Namun, menurut Ade, setidaknya ada tiga dugaan penyebab kematian Ashary Nurdin. Di antaranya, bunuh diri dengan cara melompat dari puncak menara, mengalami kecelakaan sehingga terjatuh, atau didorong oleh seseorang sehingga terjatuh. "Kami masih selidiki dugaan-dugaan itu. Kami masih melakukan penyelidikan," ujar Ade.
Dugaan sementara, Ade mengatakan, Ashary nekad mengakhiri hidupnya dengan cara melompat dari Menara Phinisi, namun belum diketahui pasti dari lantai mana. Dugaan itu muncul karena korban sempat mengeluhkan masalah ijazah magisternya yang belum diterbitkan pihak kampus. "Mungkin tertekan karena ijazahnya belum keluar, padahal sudah ditawari bekerja," kata Ade.

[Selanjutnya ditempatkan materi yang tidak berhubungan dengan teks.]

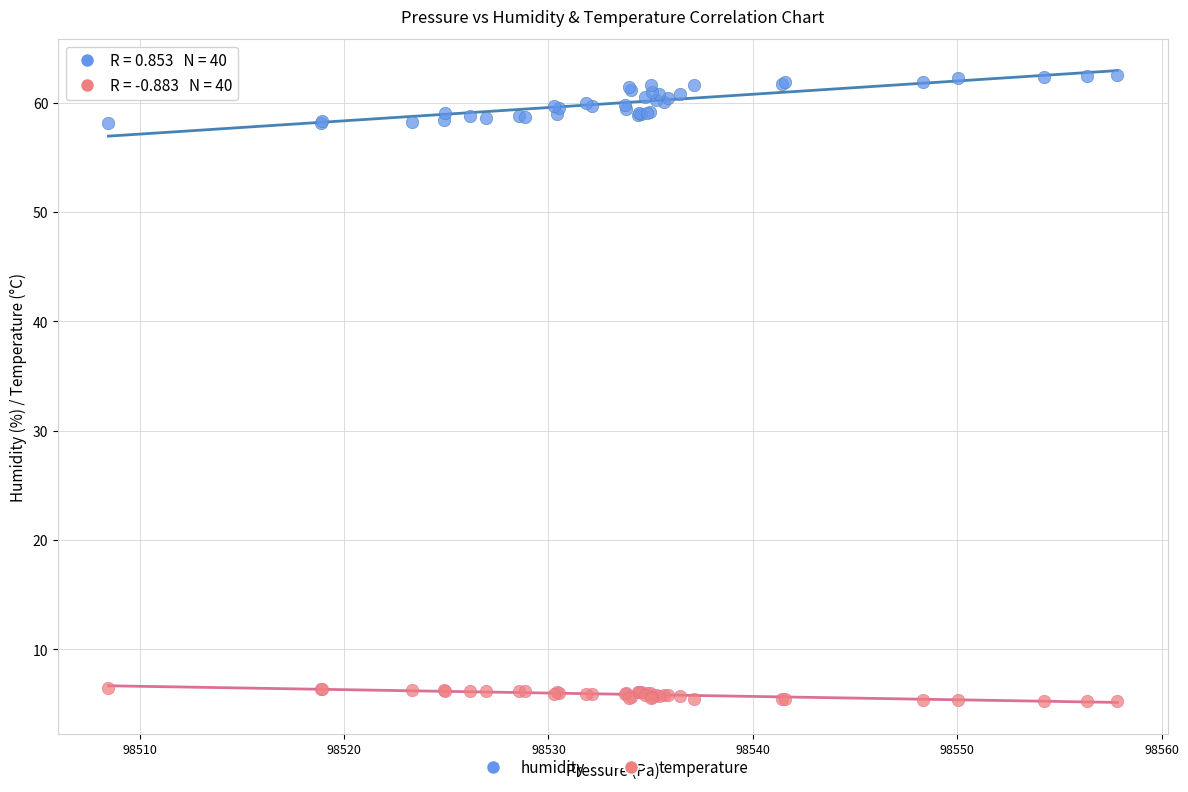

Which series has the widest spread of Y values?

humidity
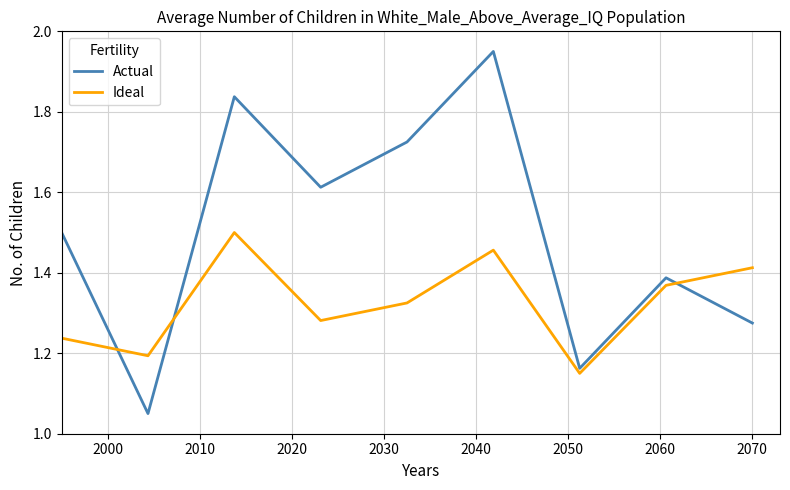

How many lines are shown in the chart?

2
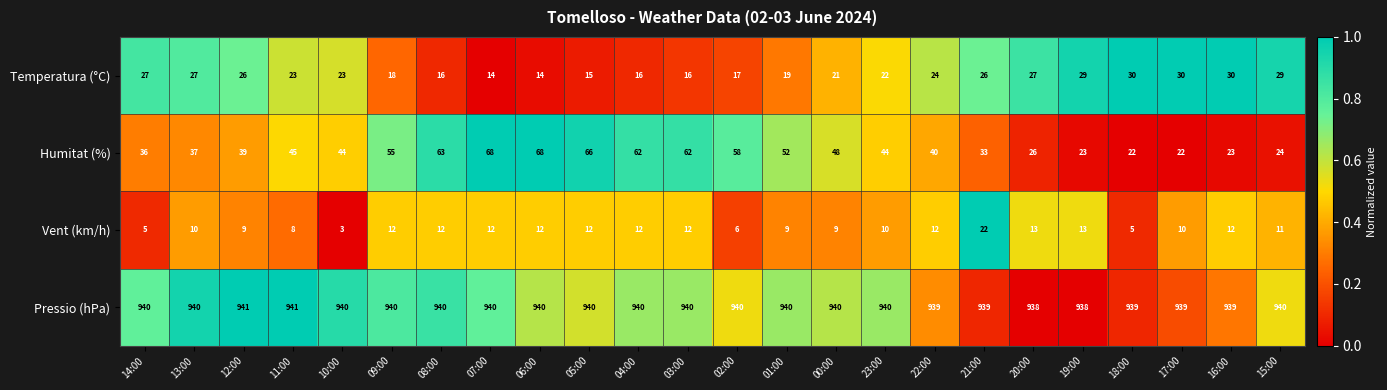

How many Pressio (hPa) values are between 939 and 940?

20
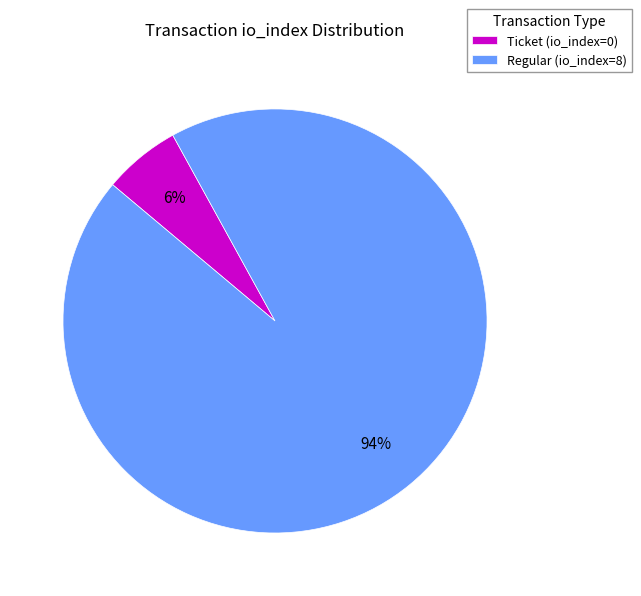

Between Ticket (io_index=0) and Regular (io_index=8), which is larger?

Regular (io_index=8)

Jenazah Ashary ditemukan di lantai lima Menara Phinisi dalam kondisi remuk. Tulang kepala dan kedua kaki putra pertama dari lima bersaudara itu patah. Ade mengatakan mayat korban tidak diautopsi atas permintaan keluarga korban. Tim dokter forensik Rumah Sakit Bhayangkara Makassar hanya sebatas melakukan visum.

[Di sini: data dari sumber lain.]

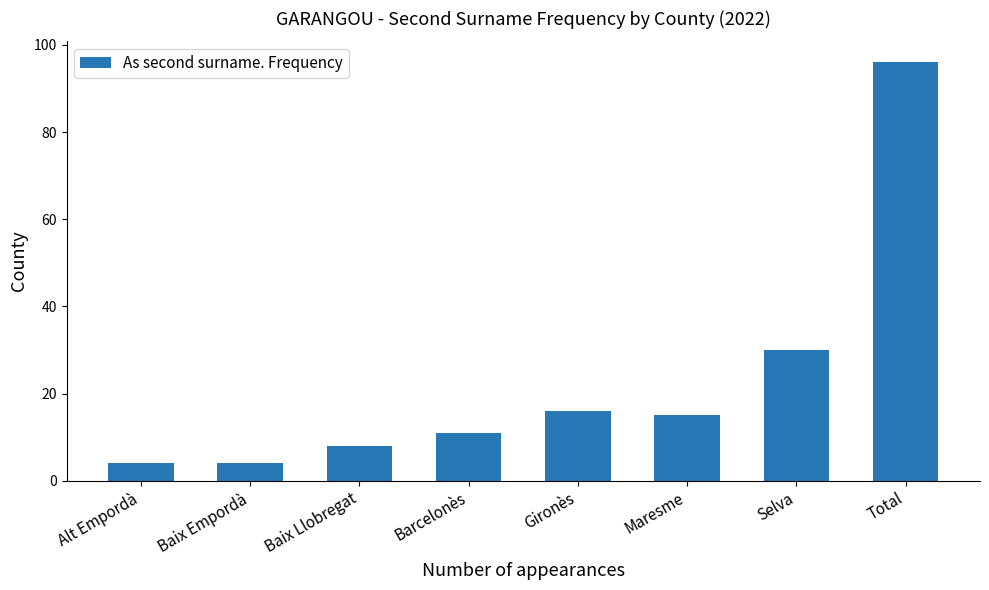

How many series are shown in this chart?

1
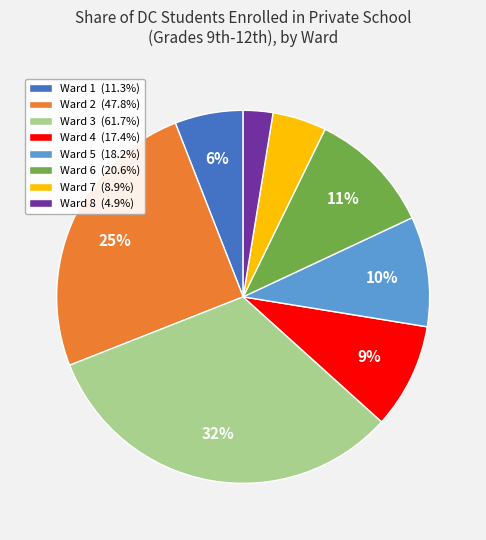

Count the number of slices in the pie.

8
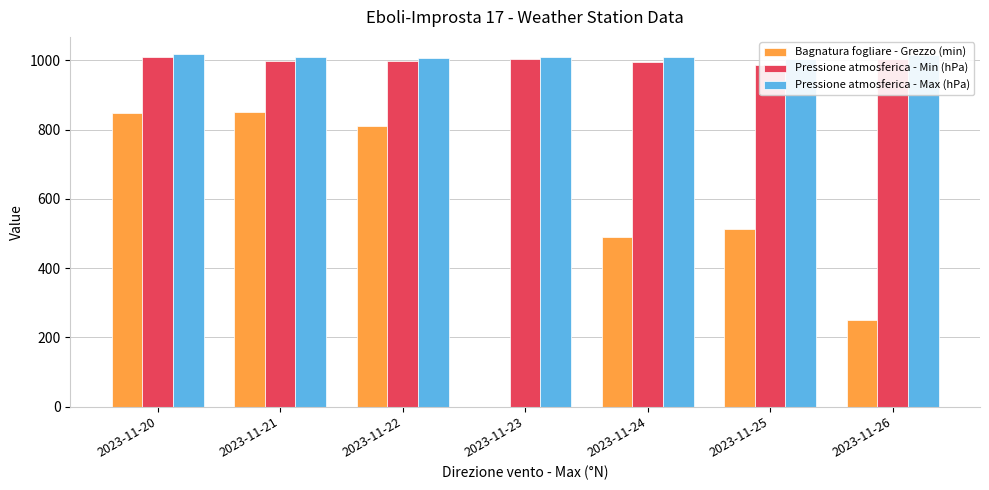

Which series has the widest spread of values?

Bagnatura fogliare - Grezzo (min)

Ayah Ashary Nurdin, Andi Nurdin, membenarkan soal permintaan keluarga agar korban tidak diautopsi. "Mau diautopsi atau tidak, toh sudah tidak mungkin hidup lagi," ucap dia. Keluarga Ashary meminta agar kepolisian bekerja profesional dan mengusut tuntas penyebab dan motif di balik kematian anak kebanggaannya itu. "Apapun hasilnya, kami terima."

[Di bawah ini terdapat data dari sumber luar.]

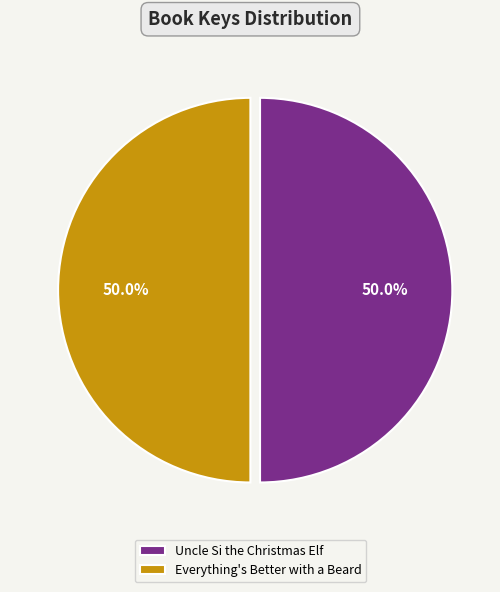

Combined, do Uncle Si the Christmas Elf and Everything's Better with a Beard account for over 50%?

Yes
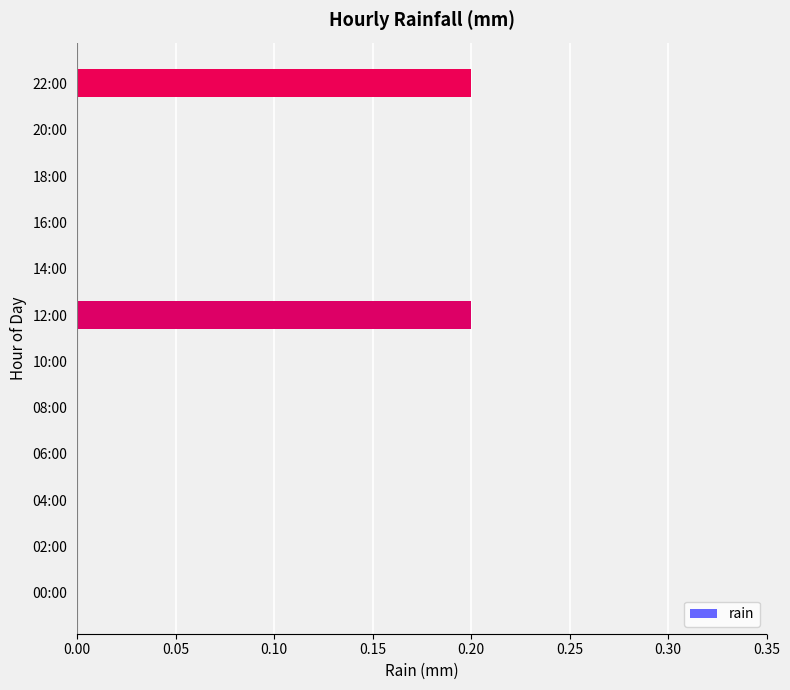

What is the sum of all values?

0.4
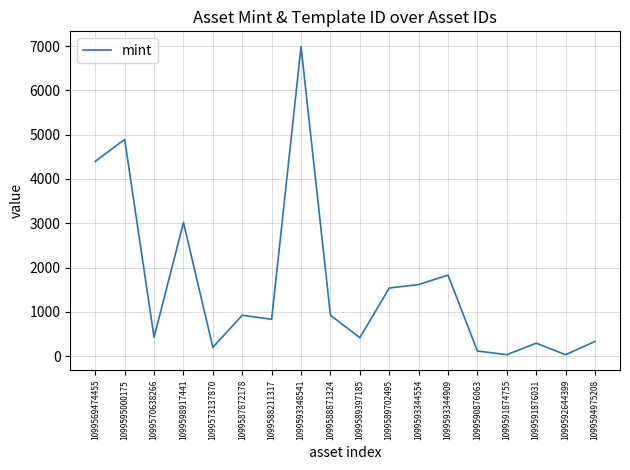

At which category does the chart reach its peak across all series?

1099593348541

Disinggung dugaan Ashary bunuh diri karena ijazahnya terlambat, Nurdin mengakui anaknya memang sempat mengeluhkan masalah itu. Namun, keluarga tidak pernah menduga kalau korban mau bunuh diri hanya karena persoalan tersebut. "Satu-satunya masalah yang pernah dikeluhkan, ya ijazahnya yang telat itu," ujarnya.
Ashary diketahui menyelesaikan masa studinya di program pendidikan bahasa Inggris pascasarjana UNM selama dua tahun. Korban yang tercatat sebagai angkatan 2012 itu dinyatakan lulus cumlaude dengan Indeks Prestasi Kumulatif (IPK) 3,97 dan diwisuda pada 26 November 2015. Sebelumnya, Ashary berstatus mahasiswa jurusan sastra Inggris Universitas Hasanuddin angkatan 2000.
Rektor UNM, Arismunandar, mengakui adanya keterlambatan ijazah bagi mahasiswa pascasarjana. Tapi itu murni bukan kesalahan kampus, melainkan pihak percetakan yang terlambat menyuplai blanko. Namun, menurut Arismunandar, masalah ijazah telat mestinya tak menjadi problema mencari pekerjaan lantaran kampus mengeluarkan surat keterangan pengganti ijazah.